Tomb Raider: The Last Revelation
|Platforms:||PC, Mac, PlayStation, PlayStation 3, PSP, PS Vita|
|Genres:||Adventure / Action Adventure|
Lara takes aim and scores a hit.
While developer Core Design still hasn’t made any great technological or gameplay leaps with Tomb Raider: The Last Revelation (essentially Tomb Raider 4), it’s as if they listened to every single complaint directed toward the last two entries. Want more tombs? Here you go. How about less combat and more puzzles? No problem. Want to save more? Yep, that’s here too.
Those that focus on the game’s seemingly dated technology are really missing the point – it’s the gameplay that matters; and as far as retro Tomb Raider goes, number 4 here is probably the best bet to lean you into this classic series. In an obvious nod to Indiana Jones and the Last Crusade, the game opens with a level where you control a 16-year old Lara Croft as her mentor, Dr. Werner Von Croy, is training her. Although this might bore seasoned players, those who have never touched an old TR game will find the tutorial extremely helpful.
Once in the game proper, you’re given a superior plot (which ties into the opening rather nicely) and cut scenes the likes of which the series has never seen before. The opening batch of levels is superb, starting out relatively easy with a gradual escalation in difficulty. The gameplay and interface remains the same; you control Lara with either the keyboard or gamepad and she runs, jumps and shoots here way through the various levels. The enemies on these early levels consist mainly of simple scorpions and a few bats, but combat is never the focus of the game.
Unlike past games in the series, there aren’t typical levels, per se; instead, some are so large they require multiple loading sequences, allowing you to jump back and forth between areas. Unfortunately, you often do something in one area that affects the other, and you’ll need to run back and forth just to see what’s changed, which sometimes isn’t as obvious as it should be. Lara now looks at some interesting objects, with the camera moving along accordingly, and perhaps it would have been easier for players if they’d utilized this feature (cribbed from Grim Fandango) with greater frequency.

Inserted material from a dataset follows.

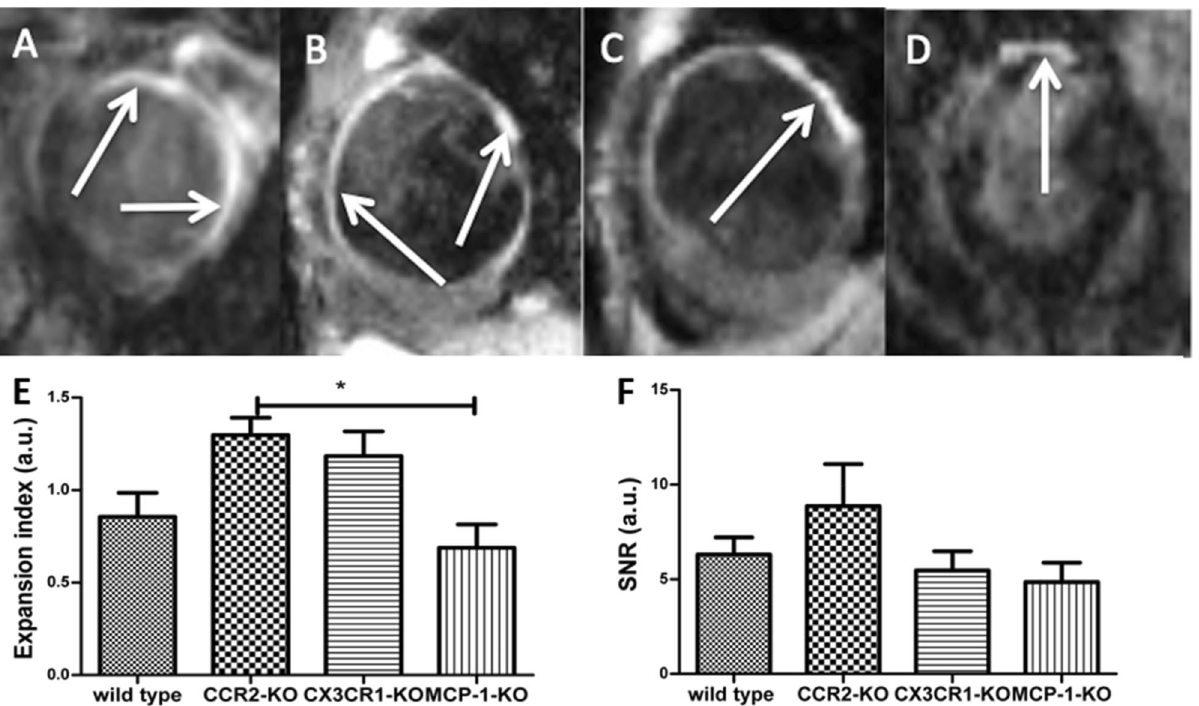
Figure 3. In-vivo follow up of elastin with the aid of cardiac MRI in wild-type mice 30 days after permanent ligation ( A ). The arrows represent ESMA uptake in exemplary images. Cardiac MRI image of CCR2-KO mice 30 days after permanent ligation ( B ). Cardiac MRI 30 days after permanent ligation in CX3CR1-KO mice ( C ). Cardiac MRI 30 days after permanent ligation in MCP-1-KO mice ( D ), ( E ) shows increased expansion index in CCR2-Ko mice compared to MCP-1-KO mice 30 days after MI as sign for increased myocardial scar with decreased ability of contraction. In ( F ) SNR was increased in CCR2-KO mice compared to MCP1-KO-mice 30 days after MI, although statistically not relevant also as a sign for extended myocardial scar.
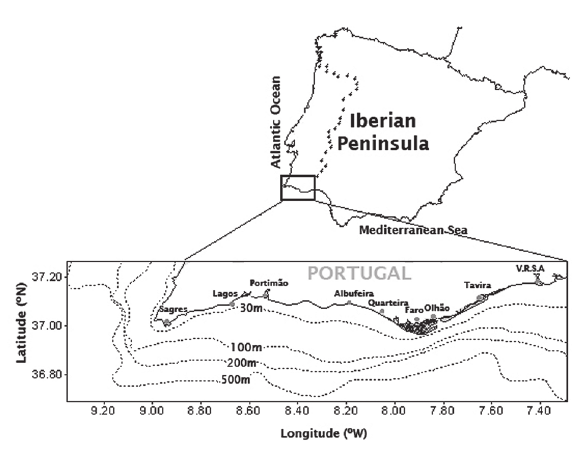
Fig . 1. – algarve region, showing the main fishing ports in the re-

Fortunately, the dull stretch is in the middle of the game (“The City of the Dead” level), because the once you’re back into the pyramids, everything starts to fall into place. These later levels focus almost exclusively on the jumping puzzles and traps that made the series so compelling in the first place.
Even if The Last Revelation doesn’t have the overall “wow” impact of the original Tomb Raider, it’s in every respect a better game, with significant improvements in storyline and level design. Grab it if you want to experience classic Tomb Raider.